Please answer from the commit diff: why does the SMMLA lowering pattern now return failure for scalable vectors?

Start of DOCUMENT SEGMENT

[fixup] Commenting and some minor refactoring

momchil-velikov · momchil-velikov · commit 36108bb31aa4 · 2025-05-27T16:21:12.000Z
diff --git a/mlir/lib/Dialect/ArmNeon/Transforms/LowerContractionToSMMLAPattern.cpp b/mlir/lib/Dialect/ArmNeon/Transforms/LowerContractionToSMMLAPattern.cpp
@@ -56,7 +56,8 @@ class LowerContractionToSMMLAPattern
     // Avoid 0-D vectors and 1-D rhs:
     if (!lhsType.hasRank() || !rhsType.hasRank() || rhsType.getRank() < 2)
       return failure();
-    // Avoid scalable vectors.
+    // This codegen does not work for scalable vectors. Return failure so this
+    // pattern not accidentally chosen over patterns that lower to ArmSVE.
     if (lhsType.isScalable() || rhsType.isScalable())
       return failure();
     auto dimM = lhsType.getRank() == 1 ? 1 : lhsType.getDimSize(0);
diff --git a/mlir/lib/Dialect/ArmSVE/Transforms/LowerContractionToSVEI8MMPattern.cpp b/mlir/lib/Dialect/ArmSVE/Transforms/LowerContractionToSVEI8MMPattern.cpp
@@ -30,23 +30,26 @@ using namespace mlir;
 using namespace mlir::arm_sve;
 
 namespace {
-// Get the LHS or RHS side operand of a vector contract. Handle two cases
-//   * if the operand is a sign- or zero- extend operation of type `T` from i8
-//     to i32, return the value before the extension, otherwise
-//   * if the operand is of i8 type and the operation is sign-extend, return the
-//     operand itself.
+// Get the operand of a `vector.contract`. This function is intended to abstract
+// away from the particular way a value is extended before feeding it into the
+// `vector.contract` - via zero-extend or an explicit or implicit sign-extend
+// (for implicit sign-extension see `vector.contract` documentation).
 //
-// This way we handle both explicit sign- or zero- extension or implicit
-// sign-extension.
-template <typename T>
+// The template parameter `Op` indicates the extension operation (explicir or
+// implicit) for which we are checking.
+//
+// Return success only for extensions from `i8` to `i32`.

End of DOCUMENT SEGMENT
Start of INFORMATION PROVIDED

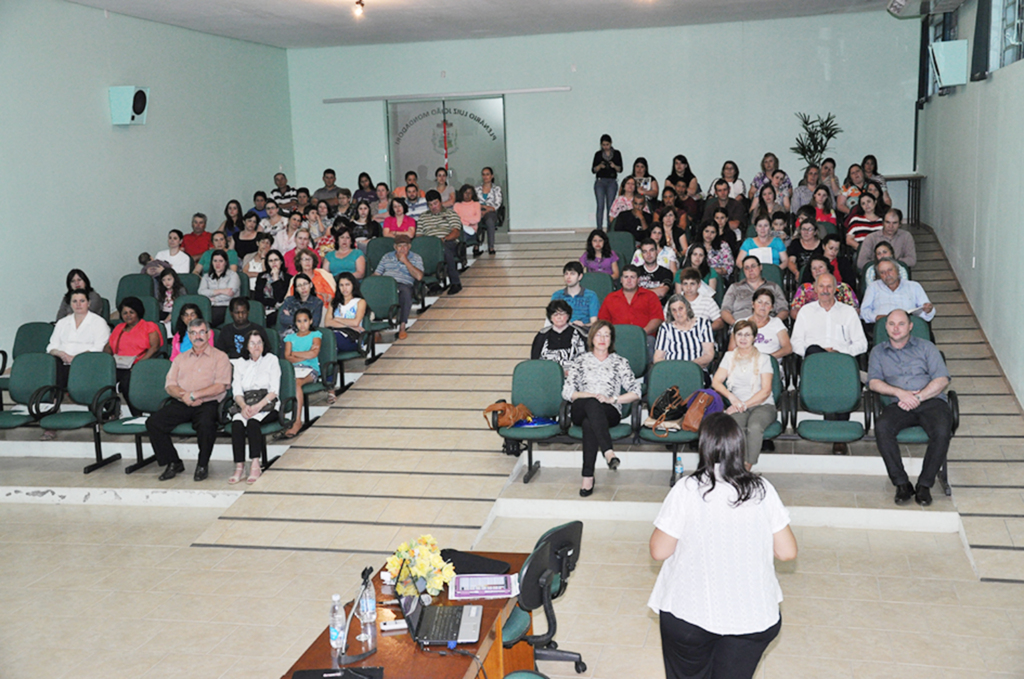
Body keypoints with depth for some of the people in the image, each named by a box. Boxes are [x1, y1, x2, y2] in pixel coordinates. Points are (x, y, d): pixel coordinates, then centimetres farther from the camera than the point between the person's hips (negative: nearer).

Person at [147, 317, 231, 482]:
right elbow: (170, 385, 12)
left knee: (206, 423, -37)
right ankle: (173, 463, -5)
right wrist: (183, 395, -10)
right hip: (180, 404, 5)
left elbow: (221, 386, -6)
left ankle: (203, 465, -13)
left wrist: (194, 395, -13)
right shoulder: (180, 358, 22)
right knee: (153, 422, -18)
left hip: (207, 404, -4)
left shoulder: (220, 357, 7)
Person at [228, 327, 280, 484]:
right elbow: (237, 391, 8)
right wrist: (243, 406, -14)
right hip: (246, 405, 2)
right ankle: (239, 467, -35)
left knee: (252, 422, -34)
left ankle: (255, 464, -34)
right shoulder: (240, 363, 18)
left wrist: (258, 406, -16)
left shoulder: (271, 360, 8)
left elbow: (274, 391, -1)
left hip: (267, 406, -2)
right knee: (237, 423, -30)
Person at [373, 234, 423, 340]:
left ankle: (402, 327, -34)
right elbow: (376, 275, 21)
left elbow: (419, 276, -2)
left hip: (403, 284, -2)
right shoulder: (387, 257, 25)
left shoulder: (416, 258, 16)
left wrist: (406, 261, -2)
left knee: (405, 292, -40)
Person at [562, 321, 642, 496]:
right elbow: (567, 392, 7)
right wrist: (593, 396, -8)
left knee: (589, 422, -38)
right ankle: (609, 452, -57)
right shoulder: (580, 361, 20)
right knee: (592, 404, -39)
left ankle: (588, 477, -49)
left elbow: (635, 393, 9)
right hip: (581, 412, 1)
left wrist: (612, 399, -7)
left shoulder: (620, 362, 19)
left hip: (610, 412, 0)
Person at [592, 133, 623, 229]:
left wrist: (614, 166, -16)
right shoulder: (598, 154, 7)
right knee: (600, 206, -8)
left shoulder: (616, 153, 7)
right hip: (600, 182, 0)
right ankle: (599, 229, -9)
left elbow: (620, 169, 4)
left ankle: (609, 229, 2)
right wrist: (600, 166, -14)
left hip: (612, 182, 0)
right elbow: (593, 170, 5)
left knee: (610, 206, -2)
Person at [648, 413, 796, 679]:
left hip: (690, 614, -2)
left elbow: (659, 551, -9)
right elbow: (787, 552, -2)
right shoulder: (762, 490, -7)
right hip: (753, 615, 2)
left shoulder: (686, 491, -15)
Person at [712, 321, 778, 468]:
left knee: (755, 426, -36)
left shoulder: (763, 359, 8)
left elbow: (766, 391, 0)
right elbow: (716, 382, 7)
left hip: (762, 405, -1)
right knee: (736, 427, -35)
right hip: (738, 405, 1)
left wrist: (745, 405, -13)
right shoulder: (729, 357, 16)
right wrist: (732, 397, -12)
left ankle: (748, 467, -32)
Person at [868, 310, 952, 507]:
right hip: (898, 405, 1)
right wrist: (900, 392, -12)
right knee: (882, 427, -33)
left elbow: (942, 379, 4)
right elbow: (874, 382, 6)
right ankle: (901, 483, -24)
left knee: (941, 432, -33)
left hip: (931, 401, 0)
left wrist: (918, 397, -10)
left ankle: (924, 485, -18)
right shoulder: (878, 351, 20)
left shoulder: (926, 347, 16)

End of INFORMATION PROVIDED
Start of INFORMATION PROVIDED

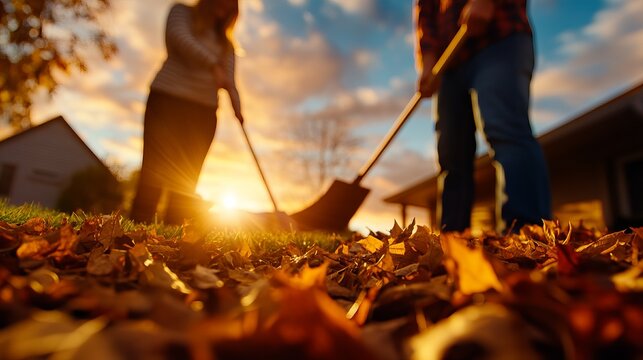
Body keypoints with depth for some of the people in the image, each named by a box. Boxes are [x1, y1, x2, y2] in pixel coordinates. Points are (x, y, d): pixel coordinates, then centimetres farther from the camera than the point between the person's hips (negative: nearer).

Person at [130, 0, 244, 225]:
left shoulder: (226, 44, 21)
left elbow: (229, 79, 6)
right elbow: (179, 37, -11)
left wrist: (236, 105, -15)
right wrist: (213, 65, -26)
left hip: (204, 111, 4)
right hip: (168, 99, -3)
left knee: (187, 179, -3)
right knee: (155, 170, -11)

End of INFORMATION PROVIDED

EXERCISE OUTPUT: So that the pattern is not accidentally chosen over patterns that lower to ArmSVE.